After an unwise night of drinking, Doug (at the wheel) and I set off for Belfast, because in 1986, a trip there for the curious was unavoidable. It was about a six-hour drive, and once we crossed the border into Northern Ireland, it was like the opposite of The Wizard of Oz: the lush greenery and bustling farms of the Irish Republic turned to black and white, with a succession of small, depressed towns (not unlike New England in the 1970s), leading to the city. We stayed at the deluxe Forum Hotel (the “most-bombed hotel in Belfast,” whose name was restored to its original Europa that fall), and though it was a magnificent building, the barbed wire around the building and security checks inside were a touch daunting. More pleasing was the discounted rate of $125 for a huge room; it wasn’t a good year for tourism in Belfast.
Unlike some Irish-American friends in Baltimore and New York—who bragged about giving money to the IRA; so chic!—I took an objective view of “The Troubles” (not my fight) and just wanted to explore the (mostly empty) streets without getting kidnapped. The pubs were magnificent, lots of friendly and gabby men, who welcomed us once they knew we were Americans. There were no incidents during our brief stay—at least none that were reported—but while roaming around at seven a.m., taking notes, and checking out political posters, I kept my guard up—sort of like walking in New York City in the late-1980s, when crime was ho-hum and most street lamps on side streets didn’t work—since at 31, I had brown hair, a pug nose, pale skin and could pass for a native.
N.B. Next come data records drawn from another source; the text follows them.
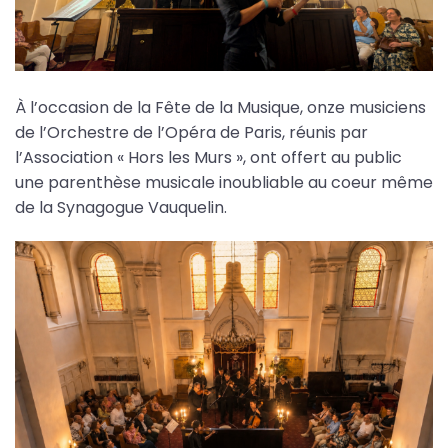
À l’occasion de la Fête de la Musique, onze musiciens
de l’Orchestre de l’Opéra de Paris, réunis par
l’Association « Hors les Murs », ont offert au public
une parenthèse musicale inoubliable au coeur même
de la Synagogue Vauquelin.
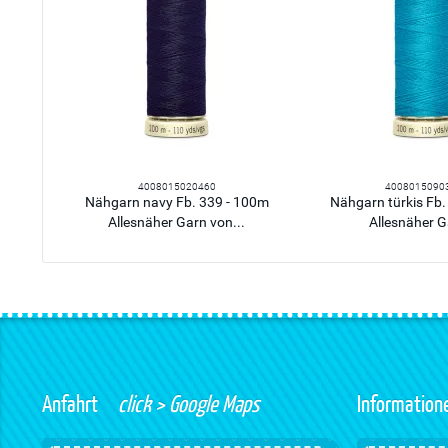
4008015020460
4008015090
Nähgarn navy Fb. 339 - 100m
Nähgarn türkis Fb.
Allesnäher Garn von...
Allesnäher G
Anfahrt
click > Google Maps
Information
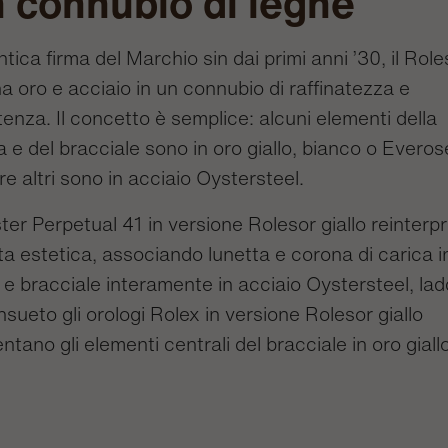
 connubio di leghe
tica firma del Marchio sin dai primi anni ’30, il Role
a oro e acciaio in un connubio di raffinatezza e
tenza. Il concetto è semplice: alcuni elementi della
 e del bracciale sono in oro giallo, bianco o Everos
e altri sono in acciaio Oystersteel.
ter Perpetual 41 in versione Rolesor giallo reinterp
a estetica, associando lunetta e corona di carica i
o e bracciale interamente in acciaio Oystersteel, la
nsueto gli orologi Rolex in versione Rolesor giallo
ntano gli elementi centrali del bracciale in oro giall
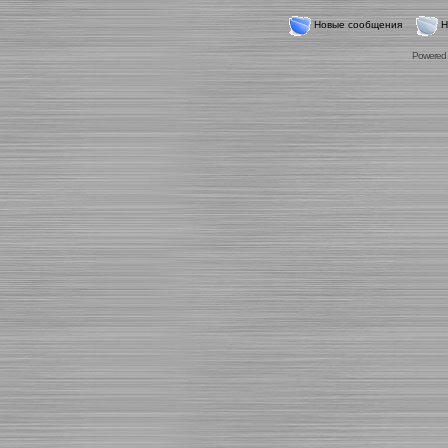
Новые сообщения
Н
Powered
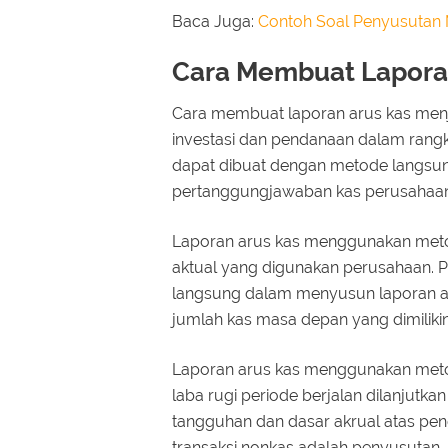
Baca Juga:
Contoh Soal Penyusutan
Cara Membuat Lapora
Cara membuat laporan arus kas menja
investasi dan pendanaan dalam rang
dapat dibuat dengan metode langsun
pertanggungjawaban kas perusahaan
Laporan arus kas menggunakan meto
aktual yang digunakan perusahaan.
langsung dalam menyusun laporan 
jumlah kas masa depan yang dimiliki
Laporan arus kas menggunakan meto
laba rugi periode berjalan dilanjutk
tangguhan dan dasar akrual atas pe
transaksi nonkas adalah penyusutan,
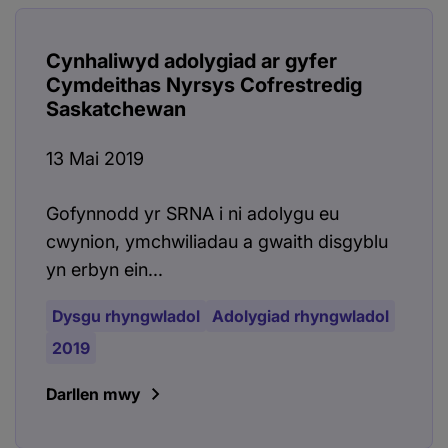
Cynhaliwyd adolygiad ar gyfer
Cymdeithas Nyrsys Cofrestredig
Saskatchewan
13 Mai 2019
Gofynnodd yr SRNA i ni adolygu eu
cwynion, ymchwiliadau a gwaith disgyblu
yn erbyn ein...
Dysgu rhyngwladol
Adolygiad rhyngwladol
2019
Darllen mwy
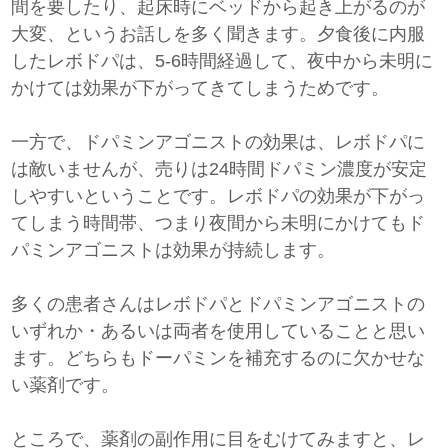
間を要したり、起床時にベッドから起き上がるのが
大変、というお話しを多く聞きます。夕食後に内服
したレボドパは、5-6時間経過して、夜中から未明に
かけては効果が下がってきてしまうためです。
一方で、ドパミンアゴニストの効果は、レボドパに
は敵いませんが、売りは24時間ドパミン濃度が安定
しやすいということです。レボドパの効果が下がっ
てしまう時間帯、つまり夜間から未明にかけてもド
パミンアゴニストは効果が持続します。
多くの患者さんはレボドパとドパミンアゴニストの
いずれか・あるいは両者を使用していることと思い
ます。どちらもドーパミンを補充するのに欠かせな
い薬剤です。
ところで、薬剤の副作用に目をむけてみますと、レ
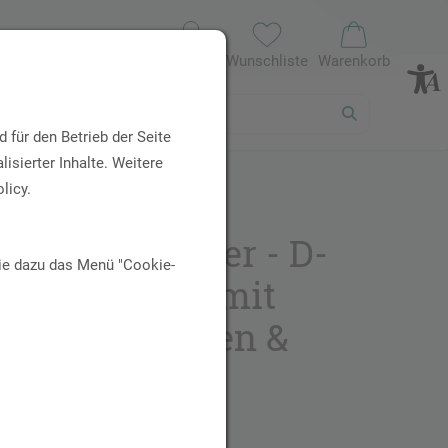
Profil
Wunschliste
Warenkorb
 für den Betrieb der Seite
isierter Inhalte. Weitere
licy.
e Blase Pulver - D-
Sie dazu das Menü "Cookie-
se Komplex mit
rry, Vitaminen &
lstoffen, 70g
Doug and I returned to Dublin, he went back to California, and I spent time in Cork, and then attempted to immerse myself in the pub culture of Dublin—on this leg I stayed at the magnificent Shelbourne; a walk-in reservation, which would become unheard of just a few years later all over the world—and was successful. Really, order two or three pints of Harp, Murphy’s or Guinness and you were a “regular.” On the last night of my “sabbatical,” I met up with Jim Larkin, in town with one of his kids, and showed him the ropes. As it happened, a potential buyer for City Paper had cropped up, and Alan was glad I was back. The suitors turned out to be flakes—an exceedingly kind description—but just a year later a deal was completed. After the paper was sold, I went abroad for three months, scouting cities for a possible European free weekly. Belfast wasn’t on the list.